Rob Des Cotes says prayer is the crucible where God moves us "from the periphery of our lives to the center of who we are, from what is superficial in us to the most profound aspects of our being, and from the illusion of autonomy to union with God as our first reality."

This path has a worthy destination. But like most yellow brick roads, following it is much more difficult than it looks at first. When I leave behind my cheering crowd of munchkins, even the trees of the forest threaten me. I need help because the path quickly becomes obscured.

Then before I know it I am in the crucible. I might be a bit more patient if it could be called the "furnace of transformation." But this euphemism does not hold back the burning.
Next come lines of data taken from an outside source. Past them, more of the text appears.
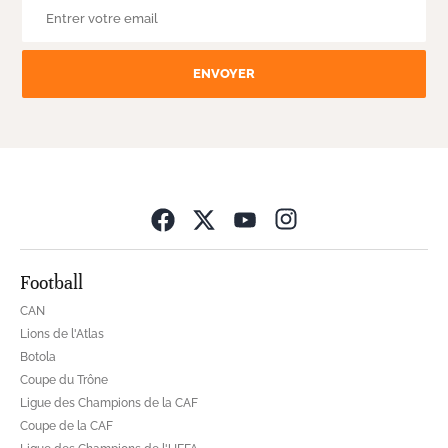
ENVOYER
Opens in new wind
Football
CAN
Lions de l'Atlas
Botola
Coupe du Trône
Ligue des Champions de la CAF
Coupe de la CAF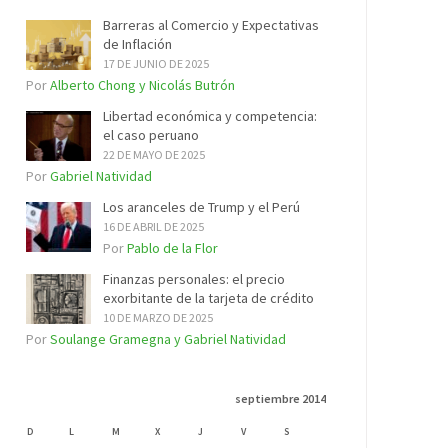
Barreras al Comercio y Expectativas
de Inflación
17 DE JUNIO DE 2025
Por
Alberto Chong y Nicolás Butrón
Libertad económica y competencia:
el caso peruano
22 DE MAYO DE 2025
Por
Gabriel Natividad
Los aranceles de Trump y el Perú
16 DE ABRIL DE 2025
Por
Pablo de la Flor
Finanzas personales: el precio
exorbitante de la tarjeta de crédito
10 DE MARZO DE 2025
Por
Soulange Gramegna y Gabriel Natividad
septiembre 2014
D
L
M
X
J
V
S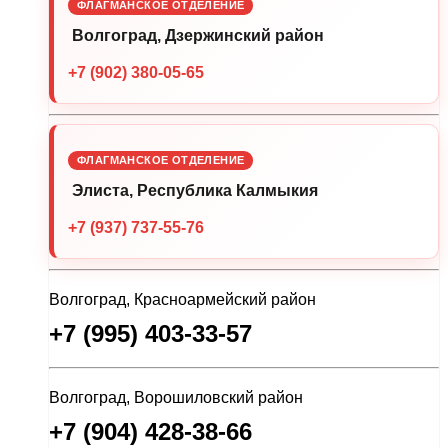
ФЛАГМАНСКОЕ ОТДЕЛЕНИЕ
Волгоград, Дзержинский район
+7 (902) 380-05-65
ФЛАГМАНСКОЕ ОТДЕЛЕНИЕ
Элиста, Республика Калмыкия
+7 (937) 737-55-76
Волгоград, Красноармейский район
+7 (995) 403-33-57
Волгоград, Ворошиловский район
+7 (904) 428-38-66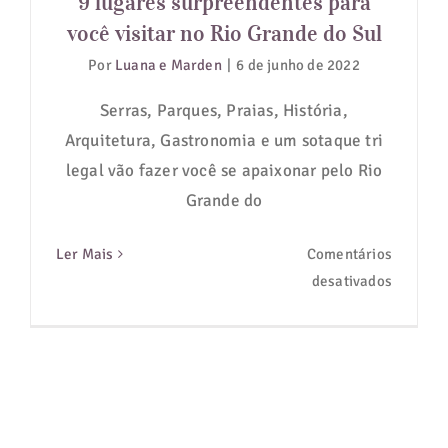
9 lugares surpreendentes para
você visitar no Rio Grande do Sul
Guias de Viagem
Por
Luana e Marden
|
6 de junho de 2022
Hotéis
Serras, Parques, Praias, História,
Arquitetura, Gastronomia e um sotaque tri
Notícias
legal vão fazer você se apaixonar pelo Rio
Grande do
Blog
Ler Mais
Comentários
em
desativados
9
lugares
surpree
para
você
visitar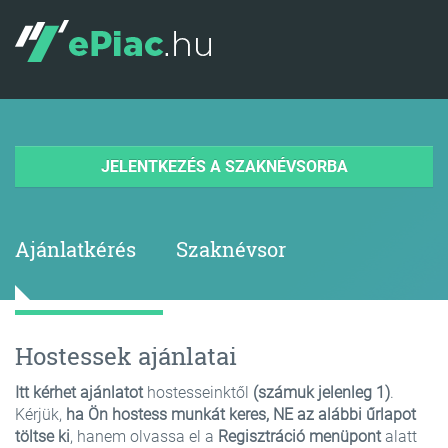
JELENTKEZÉS A SZAKNÉVSORBA
Ajánlatkérés
Szaknévsor
Hostessek ajánlatai
Itt kérhet ajánlatot
hostesseinktől
(számuk jelenleg 1)
.
Kérjük,
ha Ön hostess munkát keres, NE az alábbi űrlapot
töltse ki
, hanem olvassa el a
Regisztráció menüpont
alatt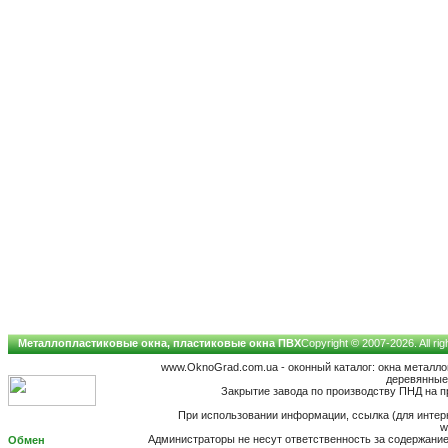
Металлопластиковые окна, пластиковые окна ПВХ
Copyright © 2007-2026. All ri
www.OknoGrad.com.ua - оконный каталог: окна металл
деревянные;
Закрытие завода по производству ПНД на п
При использовании информации, ссылка (для интерн
w
Администраторы не несут ответственность за содержан
Обмен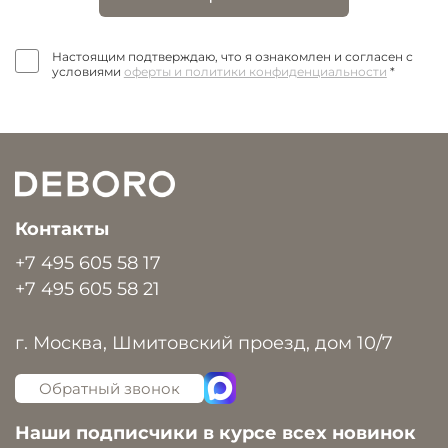
Настоящим подтверждаю, что я ознакомлен и согласен с
условиями
оферты и политики конфиденциальности
*
Контакты
+7 495 605 58 17
+7 495 605 58 21
г. Москва, Шмитовский проезд, дом 10/7
Обратный звонок
Наши подписчики в курсе всех новинок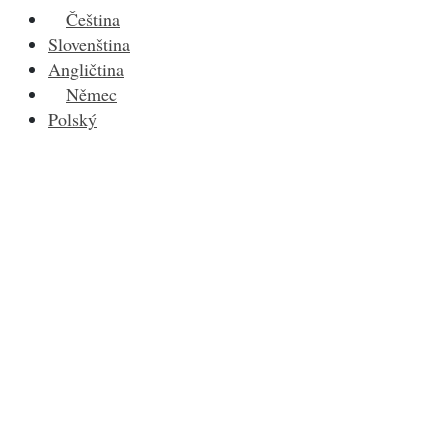
Čeština
Slovenština
Angličtina
Němec
Polský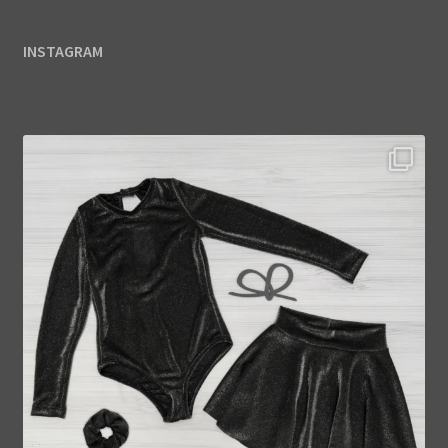
INSTAGRAM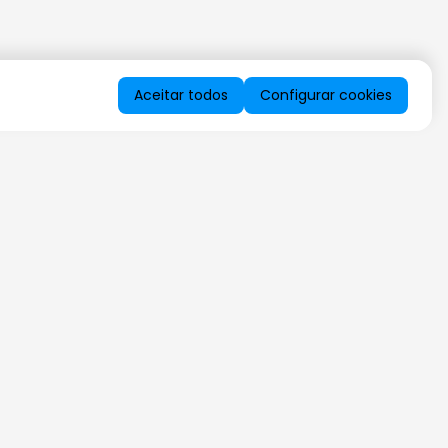
Aceitar todos
Configurar cookies
QUERO RECEBER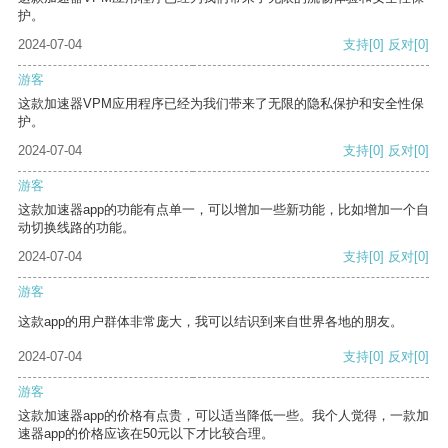
护。
2024-07-04
支持
[0]
反对
[0]
游客
这款加速器VPM应用程序已经为我们带来了无限的隐私保护和安全性保
护。
2024-07-04
支持
[0]
反对
[0]
游客
这款加速器app的功能有点单一，可以增加一些新功能，比如增加一个自
动切换线路的功能。
2024-07-04
支持
[0]
反对
[0]
游客
这款app的用户群体非常庞大，我可以结识到来自世界各地的朋友。
2024-07-04
支持
[0]
反对
[0]
游客
这款加速器app的价格有点贵，可以适当降低一些。我个人觉得，一款加
速器app的价格应该在50元以下才比较合理。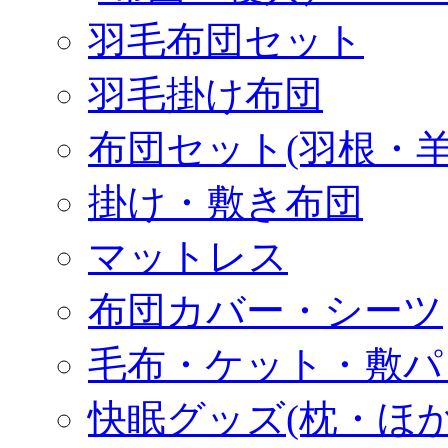
羽毛布団セット
羽毛掛け布団
布団セット(羽根・羊
掛け・敷き布団
マットレス
布団カバー・シーツ
毛布・ケット・敷パ
快眠グッズ(枕・ほか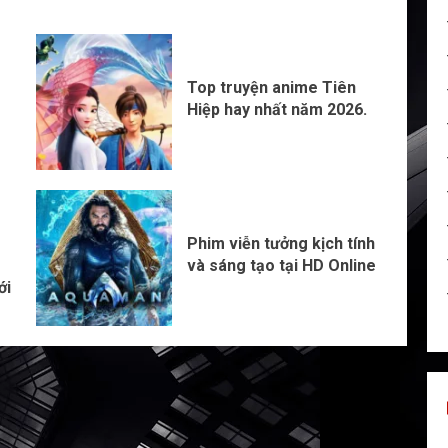
Top truyện anime Tiên
Hiệp hay nhất năm 2026.
Phim viễn tưởng kịch tính
và sáng tạo tại HD Online
ới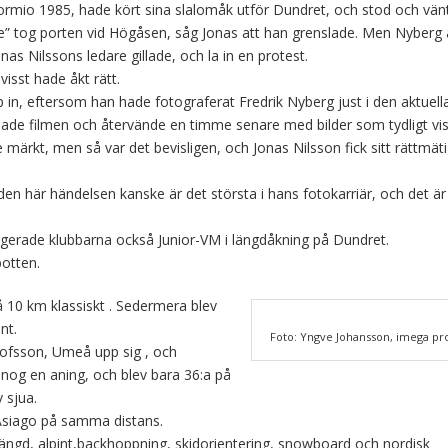
Bormio 1985, hade kört sina slalomåk utför Dundret, och stod och vä
de” tog porten vid Högåsen, såg Jonas att han grenslade. Men Nyberg 
onas Nilssons ledare gillade, och la in en protest.
sst hade åkt rätt.
n, eftersom han hade fotograferat Fredrik Nyberg just i den aktuell
llade filmen och återvände en timme senare med bilder som tydligt vi
e märkt, men så var det bevisligen, och Jonas Nilsson fick sitt rättmä
en här händelsen kanske är det största i hans fotokarriär, och det är 
angerade klubbarna också Junior-VM i längdåkning på Dundret.
botten.
 10 km klassiskt . Sedermera blev
nt.
Foto: Yngve Johansson, imega p
lofsson, Umeå upp sig , och
 nog en aning, och blev bara 36:a på
v sjua.
 Asiago på samma distans.
ängd, alpint,backhoppning, skidorientering, snowboard och nordisk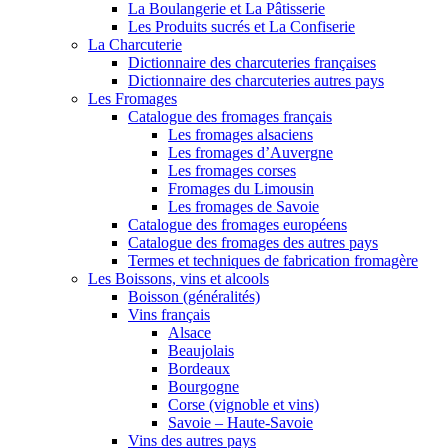
La Boulangerie et La Pâtisserie
Les Produits sucrés et La Confiserie
La Charcuterie
Dictionnaire des charcuteries françaises
Dictionnaire des charcuteries autres pays
Les Fromages
Catalogue des fromages français
Les fromages alsaciens
Les fromages d’Auvergne
Les fromages corses
Fromages du Limousin
Les fromages de Savoie
Catalogue des fromages européens
Catalogue des fromages des autres pays
Termes et techniques de fabrication fromagère
Les Boissons, vins et alcools
Boisson (généralités)
Vins français
Alsace
Beaujolais
Bordeaux
Bourgogne
Corse (vignoble et vins)
Savoie – Haute-Savoie
Vins des autres pays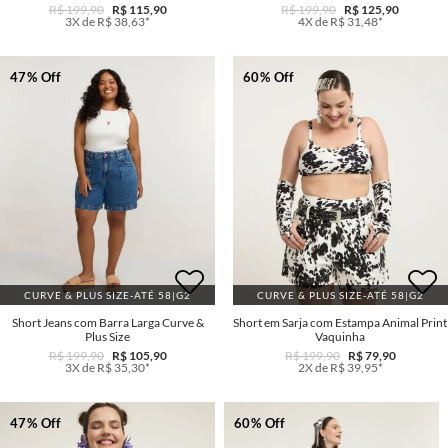
R$ 199,90
R$ 115,90
R$ 199,90
R$ 125,90
3X de R$ 38,63*
4X de R$ 31,48*
47% Off
60% Off
CURVE & PLUS SIZE-ATÉ 58|G2
CURVE & PLUS SIZE-ATÉ 58|G2
Short Jeans com Barra Larga Curve &
Short em Sarja com Estampa Animal Print
Plus Size
Vaquinha
R$ 199,90
R$ 105,90
R$ 199,90
R$ 79,90
3X de R$ 35,30*
2X de R$ 39,95*
47% Off
60% Off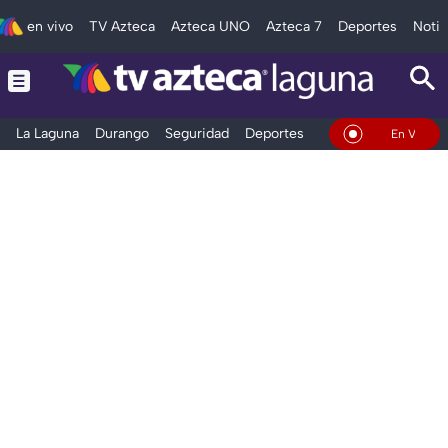
en vivo
TV Azteca
Azteca UNO
Azteca 7
Deportes
Notic
La Laguna
Durango
Seguridad
Deportes
Entretenimiento
En Vivo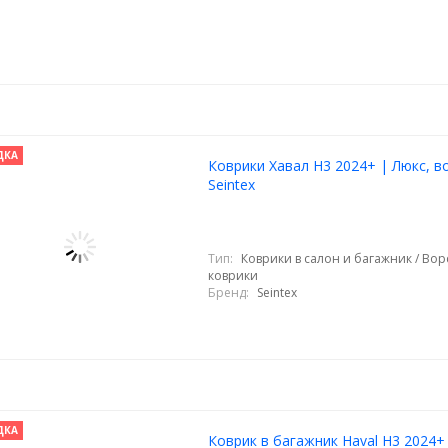
ДКА
Коврики Хавал Н3 2024+ | Люкс, в
Seintex
Тип:
Коврики в салон и багажник / Во
коврики
Бренд:
Seintex
ДКА
Коврик в багажник Haval H3 2024+ 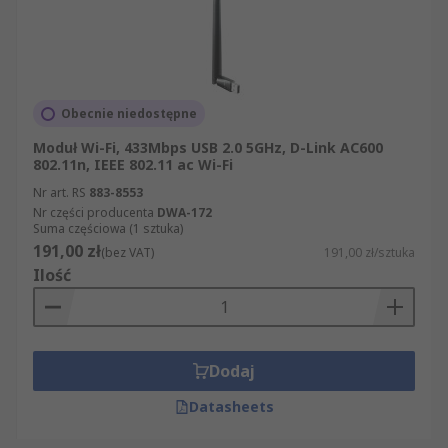
Obecnie niedostępne
Moduł Wi-Fi, 433Mbps USB 2.0 5GHz, D-Link AC600
802.11n, IEEE 802.11 ac Wi-Fi
Nr art. RS
883-8553
Nr części producenta
DWA-172
Suma częściowa (1 sztuka)
191,00 zł
(bez VAT)
191,00 zł/sztuka
Ilość
Dodaj
Datasheets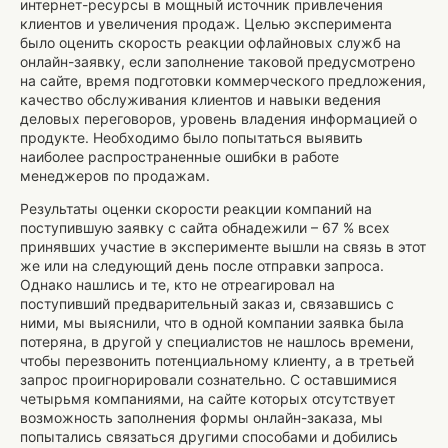
интернет-ресурсы в мощный источник привлечения
клиентов и увеличения продаж. Целью эксперимента
было оценить скорость реакции офлайновых служб на
онлайн-заявку, если заполнение таковой предусмотрено
на сайте, время подготовки коммерческого предложения,
качество обслуживания клиентов и навыки ведения
деловых переговоров, уровень владения информацией о
продукте. Необходимо было попытаться выявить
наиболее распространенные ошибки в работе
менеджеров по продажам.
Результаты оценки скорости реакции компаний на
поступившую заявку с сайта обнадежили – 67 % всех
принявших участие в эксперименте вышли на связь в этот
же или на следующий день после отправки запроса.
Однако нашлись и те, кто не отреагировал на
поступивший предварительный заказ и, связавшись с
ними, мы выяснили, что в одной компании заявка была
потеряна, в другой у специалистов не нашлось времени,
чтобы перезвонить потенциальному клиенту, а в третьей
запрос проигнорировали сознательно. С оставшимися
четырьмя компаниями, на сайте которых отсутствует
возможность заполнения формы онлайн-заказа, мы
попытались связаться другими способами и добились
The lights are out and the fire will have its way. John of the Cross wrote in his famous poem, "Dark Night of the Soul,"

On a dark night
inflamed by love-longing,
o exquisite risk!
Undetected, I slipped away.

Explaining "inflamed," John wrote, "Impure souls suffer. If they had no imperfections, the spiritual fire would be powerless over them. Imperfections are the fuel that ignites. Once they are consumed, there is nothing left to burn" (Book 2, X, 5, Starr translation).

I only have one task, if you can even call it a task. Famous spiritual director and author Thomas Green says that in the fire "our prayer at this time is simply a question of learning to do nothing, to waste time gracefully" (When the Well Runs Dry, p. 125-126). Green knows how hard this is. Adjusting to, rather than escaping from, this burning black hole, which is often accompanied by depression and sense of futility, requires re-definition and ideally the help of someone who has moved a step or two along this way.

John of the Cross goes on to say, "When the imperfections are gone, the soul's suffering is over and what remains is joy." And his poem ends,

I lost myself. Forgot myself.
I lay my face against the Beloved's face.
Everything fell away and I left myself behind,
abandoning my cares
forgotten among the lilies.

And here we are, Lord, with you in the crucible of today. What you bring for me is what I want to receive. Let my bending in your hand, O Lord, always be for gladness.